As a hopefully useful by-product of my addiction to the surreality of random dice rolls, I present the following table for determining the goals of a magic-user’s spells:

  1. Spell wants a spellbook all to itself. If this already true, it wants the spellbook illuminated, re-bound, gilded, etc. at a cost of 1d6 x spell level x 10 gp.
  2. Spell feels its current position in your brain & your possessions is insecure, and demands to be scribed onto a scroll that is given to a M-U who leads a less dangerous lifestyle.
  3. Spell falls in love with another randomly determined spell in the M-U’s repertoire. It will only be scribed into a spellbook or scroll that also contains its beloved, and will only be memorized when its beloved is also memorized.
  4. Spell hates another spell and will not co-exist with it in a spellbook, scroll, or M-U’s brain.
  5. Spell wants its M-U to go on a quest: spells cast on a target want to be cast on a particular kind of target (roll as if for a wandering monster), illusion spells want to view the reality of some obscure thing they can emulate, etc.
  6. Spell chooses a new, fancier name for itself and will refuse to be cast, memorized, or scribed for 1d6 days following any incidence of being referred to by its older and less grandiose name.
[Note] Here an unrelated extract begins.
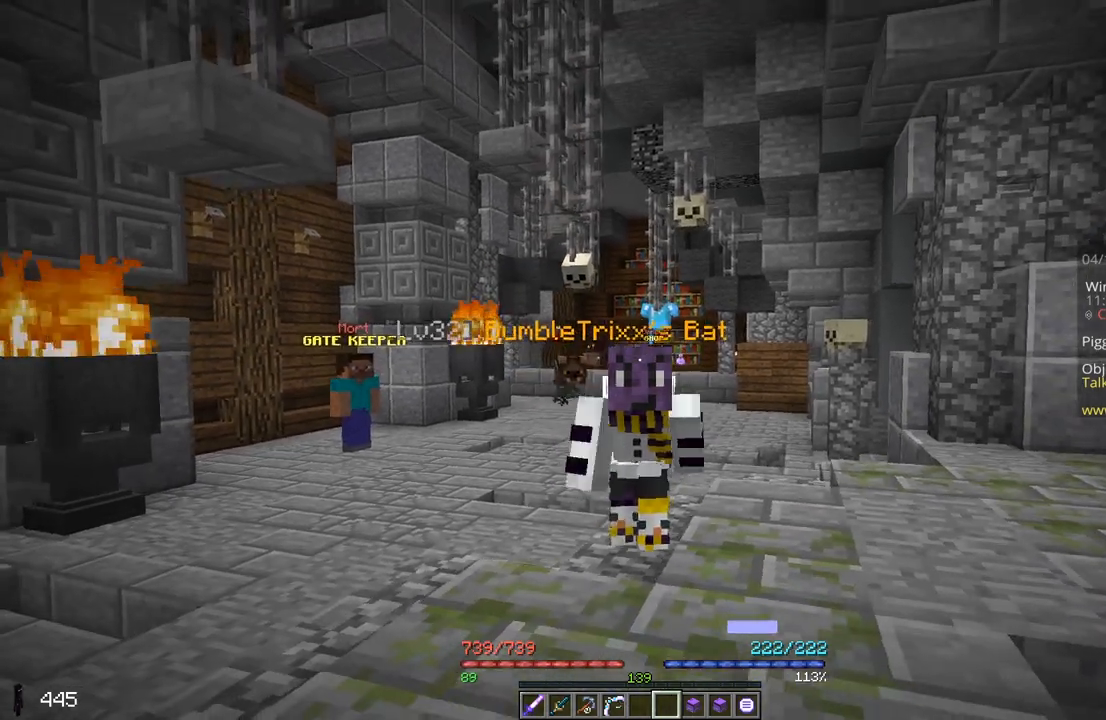
{"keys": [], "mouse": [], "events": [[17, "w", "up"], [283, "mouse_left", "up"]]}
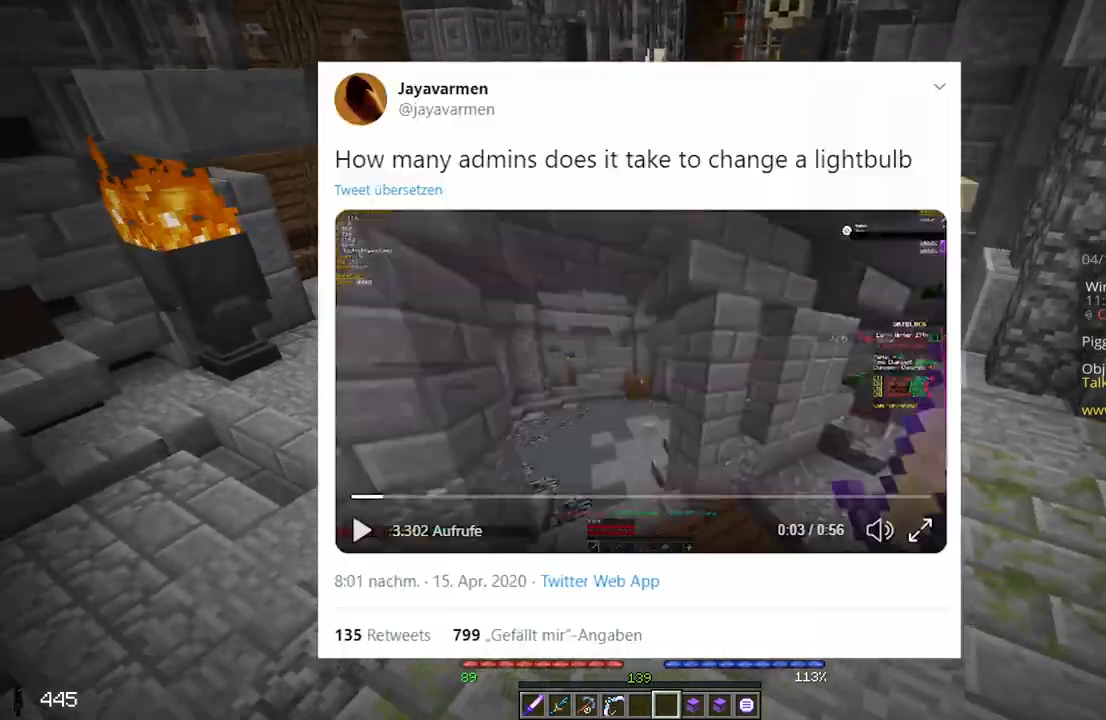
{"keys": ["w"], "mouse": [], "events": [[150, "mouse_left", "down"], [283, "mouse_left", "up"], [350, "mouse_left", "down"], [400, "w", "down"], [483, "mouse_left", "up"]]}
If I were to use these in a game, I’d probably roll for a spells’ goal at the point where it was acquired, and likely wouldn’t do so for every spell (maybe roll 3d6 for the spell’s drive, and worry about its goals only if the total equals or exceeds the magic-user’s wisdom).

I’d provide a stick to make the consequences of failing to cater to your spells’ whims (like introducing your favorite set of magical fumble rules, or increasing the likelihood of fumbles if you’re already using them), but balance it out with a carrot. This might be the nature of the spell itself – perhaps only the most useful and desirable spells have goals – or it might be giving ordinary spells an advantage, like a penalty to the saving throw against a spell that’s fulfilled in its desires.